El «coronel» Ramiro Bastos sonrió, ¡era él el primero! Así fue como Nacib se vio elegido cuarto secretario de la Asociación Comercial de Ilhéus, compañero de Ataulfo, Mundinho, Maluf, del joyero Pimenta, y de otras personas importantes, inclusive del doctor Mauricio y del Capitán. Casi, le dio más trabajo a Ataulfo resolver el problema del orador oficial que todo lo demás. Mucho costó convencer al Capitán de que se conformara con el cargo de Bibliotecario, el último de la lista. Pero ¿acaso él no era orador oficial de la «Euterpe 13 de Mayo»? El doctor Mauricio no era orador de ninguna sociedad. Además con la substanciosa partida de dinero votada para la Biblioteca, ¿quién sino el Capitán, con suficiente competencia para elegir y comprar libros? Aquélla sería, en realidad, la biblioteca pública de Ilhéus, donde jóvenes y viejos vendrían para leer e instruirse, abierta a toda la población.
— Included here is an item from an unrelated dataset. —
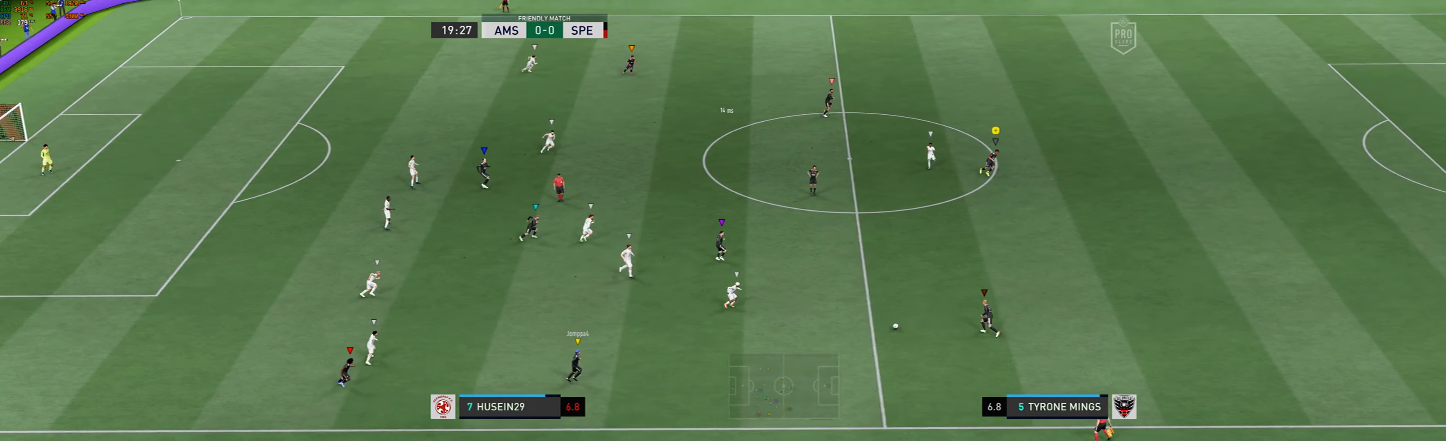
{"buttons": [], "left_stick": "down", "events": [[167, "left_stick", "down"]]}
—Eso es pura bondad suya. Ahí están Juan Fulgencio, el Doctor… Elementos óptimos…

—Pero no son candidatos. El Doctor ni es socio de la Asociación, y nuestro querido amigo Juan, no acepta cargos. Únicamente usted, ¿a quién iríamos a poner, sino? Orador, y el mayor de la ciudad, es usted, sin dudas.

La fiesta de la instalación de la sede y de la posesión de la nueva comisión, fue digna de ser vista y comentada. A la tarde, con champagne y discursos en la gran sala que ocupaba toda la planta baja, donde debería funcionar la biblioteca se realizaron reuniones y conferencias (en el segundo piso estaban todos los otros servicios y la secretaría), y las nuevas autoridades fueron puestas en posesión de sus cargos. Nacib se había mandado hacer ropa nueva, especialmente para el acto. Flamante corbata, zapatos brillantes, un solitario en el dedo, hasta parecía un «coronel» dueño de estancias.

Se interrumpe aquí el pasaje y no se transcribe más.